Para o final de Sinais existem várias teorias e interpretações. O melhor é você se dedicar tentando, quem sabe, criar a sua própria. Uma das que considero mais corretas e interessantes é a seguinte: Graham estava tendo a sua fé testada ao máximo. Os aliens, portanto, representam os demônios interiores que Graham vinha cultivando desde a morte de sua esposa. A água espalhada por Bo pela sua casa é água-benta. Se você pensar bem, lembrará que, perto do final, a televisão anunciou que foi descoberto uma maneira bastante primitiva de exterminar os alienígenas, no ORIENTE-MÉDIO. O Oriente-Médio, vocês sabem, é o principal ponto da fé e religião no mundo todo, e certamente essa maneira primitiva é o uso da água-benta.
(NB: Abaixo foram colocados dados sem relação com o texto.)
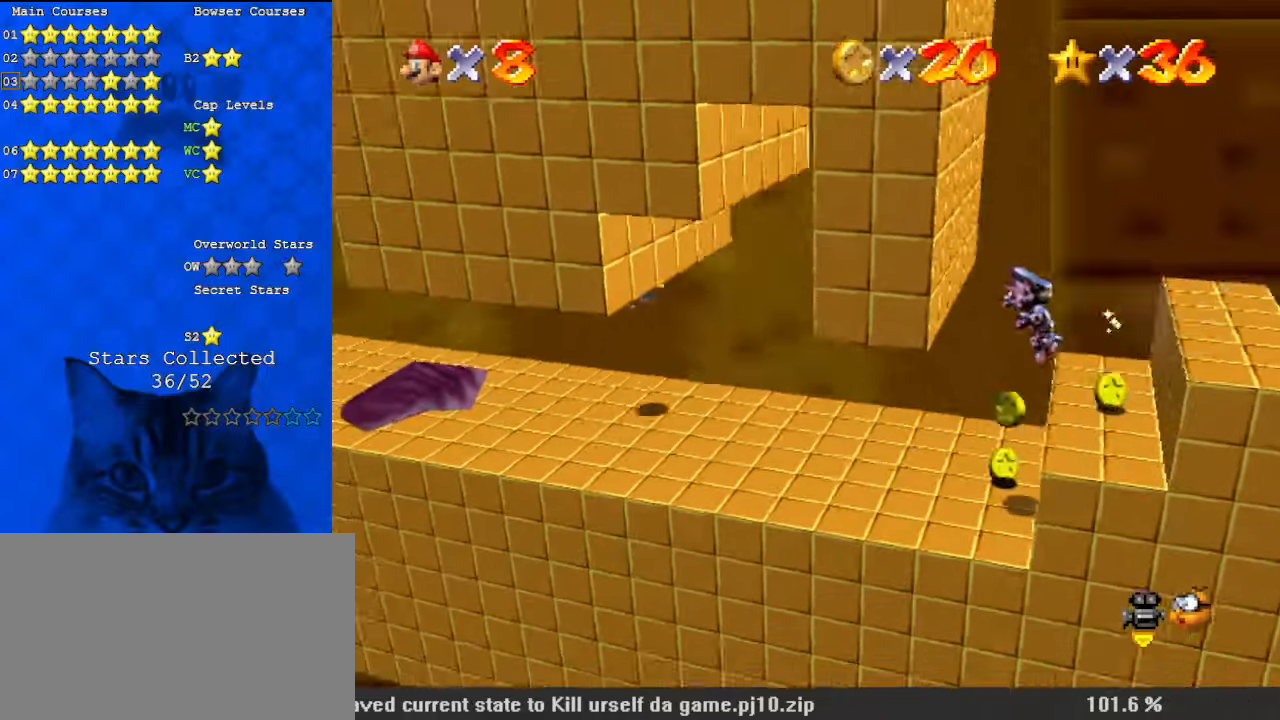
{"keys": ["left"], "events": []}
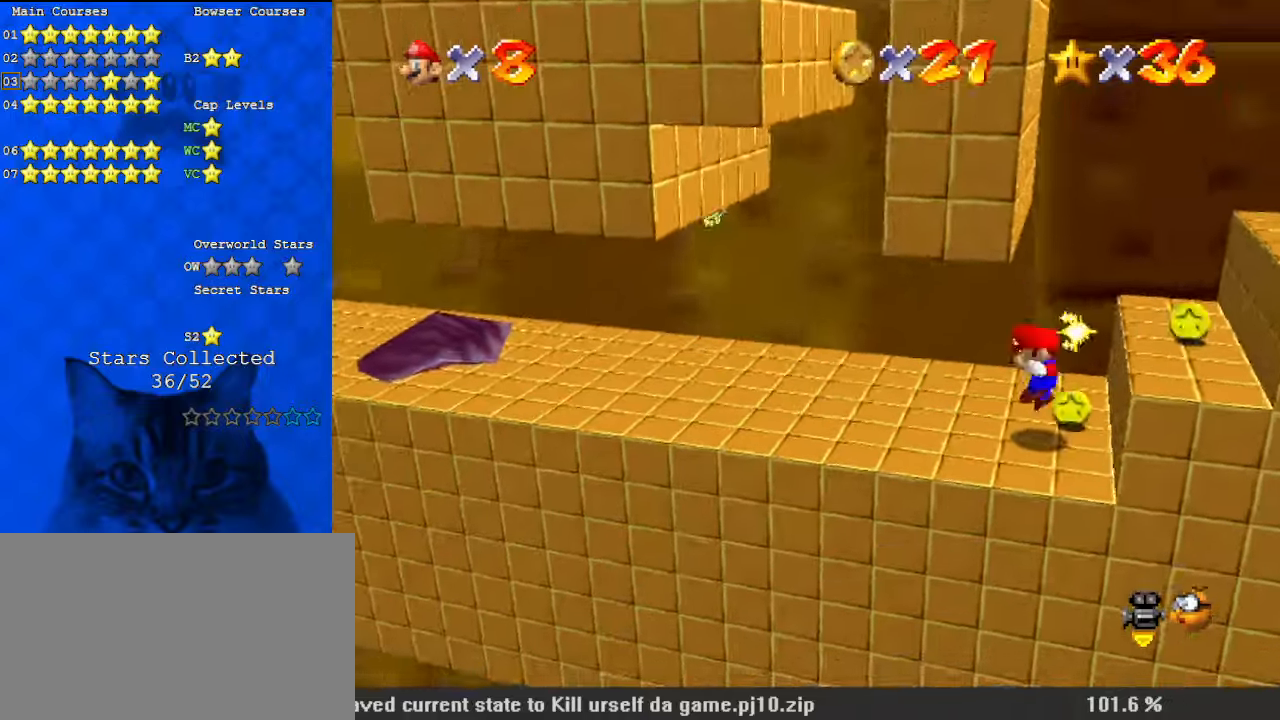
{"keys": ["left"], "events": [[34, "c", "down"], [167, "c", "up"], [267, "c", "down"], [300, "up", "down"], [400, "c", "up"], [434, "up", "up"]]}
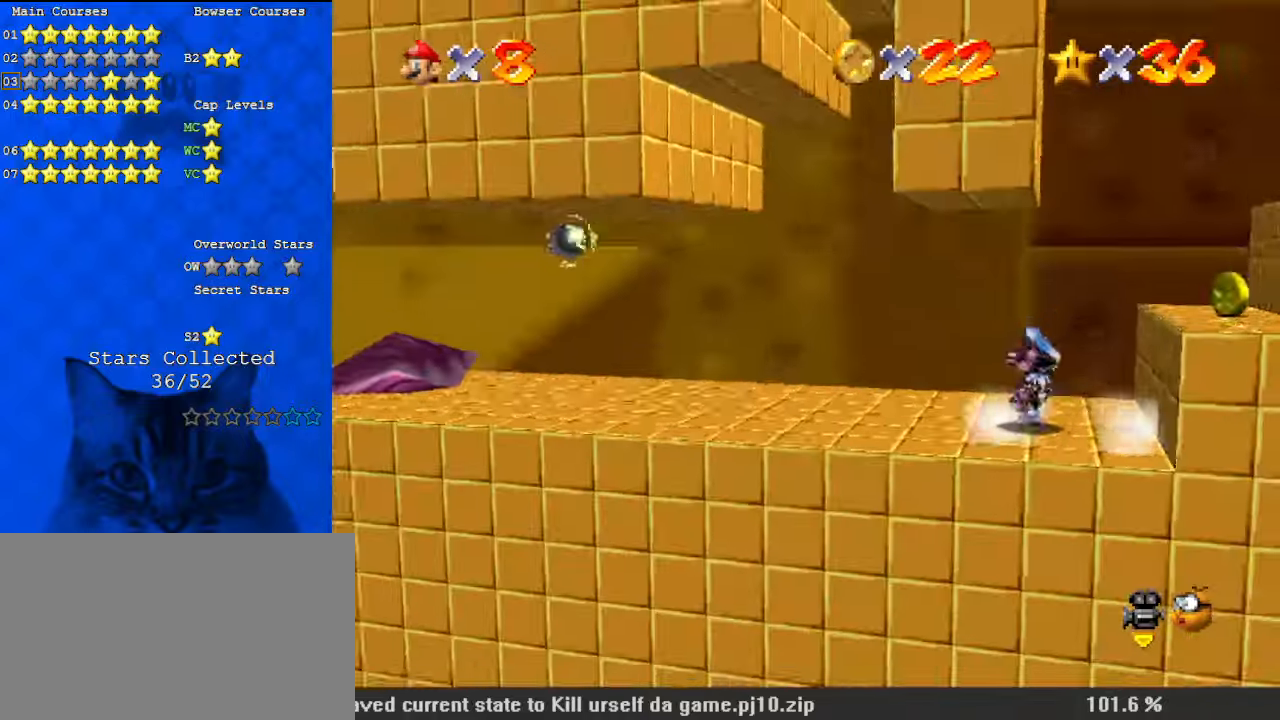
{"keys": ["left"], "events": []}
Mas como a água da casa de Graham é benta? Bo é (ou simboliza) um anjo, e ao beber um pouco da água do copo, transforma a água em benta (fazendo com que ela sinta que, logo depois, a água está “suja”). Portanto, os aliens não morrem simplesmente com água comum, e sim com água-benta. Mas lembre-se, os aliens são os demônios interiores de Graham, e os demônios podem ser exorcizados com água-benta. Logo que recupera a sua fé (com a morte do alien), Graham recupera também sua força e consegue salvar o seu filho da asma.

Mesmo a teoria acima possui alguns buracos bem óbvios, mas ainda assim é válida – e lembre-se: é apenas uma das interpretações, talvez a mais simbólica de todas. Há outras, mais simples e “palpáveis”. O importante é que ficou demonstrado, aqui, que Sinais é um filme extremamente rico em significado, e não deveria ser renegado logo na primeira vez assistido. É um filme que vai acabar não demonstrando seu real significado para a grande maioria das pessoas que vão assisti-lo.
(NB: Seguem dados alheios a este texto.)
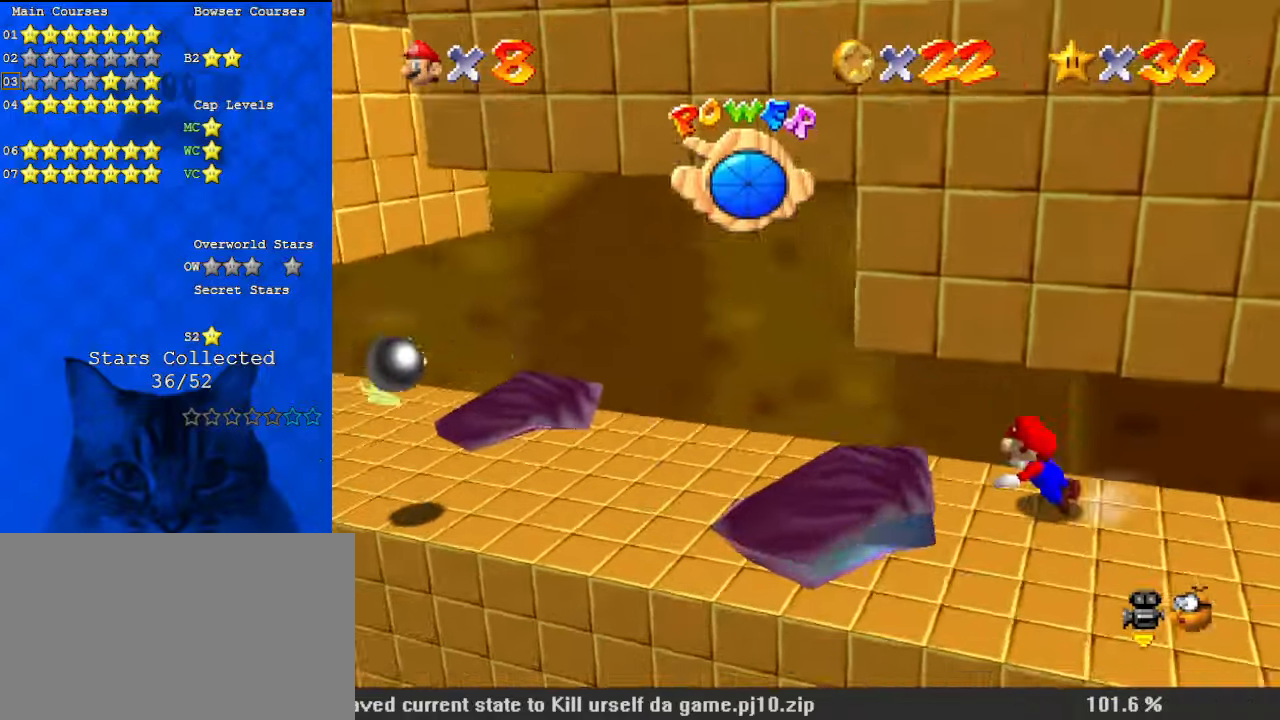
{"keys": ["right"], "events": [[234, "shift", "down"], [334, "left", "up"], [467, "right", "down"], [467, "shift", "up"]]}
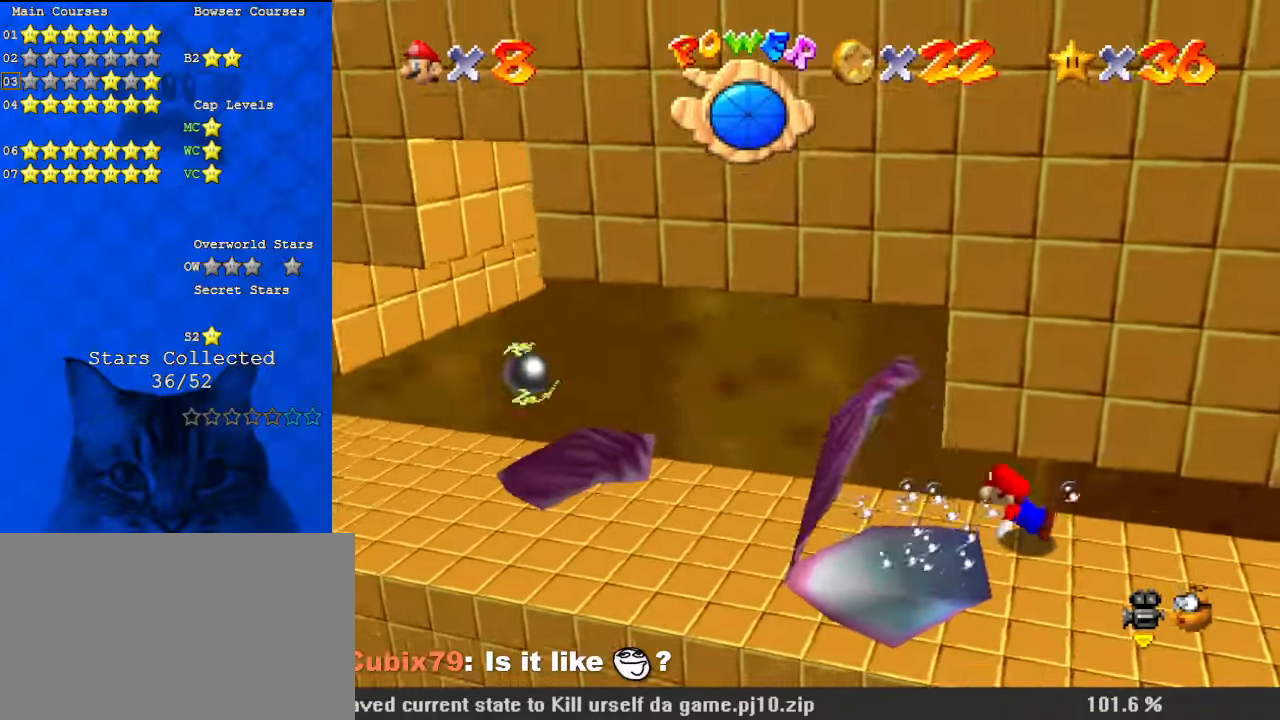
{"keys": ["shift"], "events": [[67, "right", "up"], [500, "shift", "down"]]}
De qualquer forma, deixando simbolismos e explicações estranhas de lado, Sinais ainda é um grande suspense, com uma excepcional fotografia, e um clima de tensão crescente (a cena final no porão é uma das mais tensas dos últimos anos no cinema), com belas interpretações (embora nada de excepcional neste quesito) e uma trilha sonora muito bacana. O certo é que, depois de assistir ao filme, ou você vai estar do lado dos que o amaram, ou estará ao lado dos que o odiaram. Mas vai ser difícil ficar indiferente...

Comentários (3)

Marcus Almeida | quarta-feira, 02 de Novembro de 2011 - 00:13

Muito melhor que aquela outra bosta de crítica.

Cristian Oliveira Bruno | sexta-feira, 22 de Novembro de 2013 - 15:16

Me lembro que na época muita gente reclamou do efeito do alien no final, mas francamente, quem se importa com efeito especial num fime magistral cheio de significados como esse??? Shyamalan em sua melhor fase. Baita crítica e parabéns pela percecpção dos simbolismos.

Kerlan T. | quarta-feira, 08 de Janeiro de 2014 - 20:21

Ótima crítica.
Amo esse filme e não me canso de vê-lo. Shyamalan foi magistral nesse aqui.